◆ What you need to do
Once the pictures are set aside, copy the records below exactly as they stand.
·····
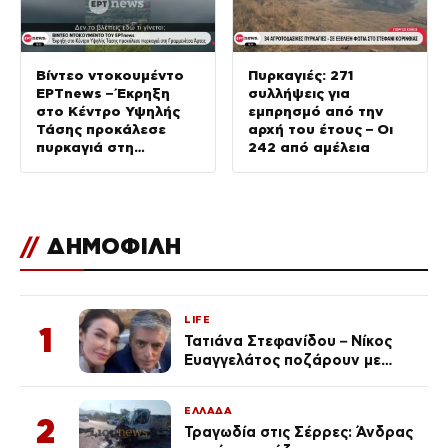
Βίντεο ντοκουμέντο
Πυρκαγιές: 271
ΕΡΤnews – Έκρηξη
συλλήψεις για
στο Κέντρο Υψηλής
εμπρησμό από την
Τάσης προκάλεσε
αρχή του έτους – Οι
πυρκαγιά στη
242 από αμέλεια
Γραμμενίτσα Άρτας
//
ΔΗΜΟΦΙΛΗ
LIFE
1
Τατιάνα Στεφανίδου – Νίκος
Ευαγγελάτος ποζάρουν με
μαγιό σε παραλία στην
Κεφαλονιά
ΕΛΛΑΔΑ
2
Τραγωδία στις Σέρρες: Άνδρας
·····
◆ Output for this exercise
Βίντεο ντοκουμέντο
Πυρκαγιές: 271
ΕΡΤnews – Έκρηξη
συλλήψεις για
στο Κέντρο Υψηλής
εμπρησμό από την
Τάσης προκάλεσε
αρχή του έτους – Οι
πυρκαγιά στη
242 από αμέλεια
Γραμμενίτσα Άρτας
//
ΔΗΜΟΦΙΛΗ
LIFE
1
Τατιάνα Στεφανίδου – Νίκος
Ευαγγελάτος ποζάρουν με
μαγιό σε παραλία στην
Κεφαλονιά
ΕΛΛΑΔΑ
2
Τραγωδία στις Σέρρες: Άνδρας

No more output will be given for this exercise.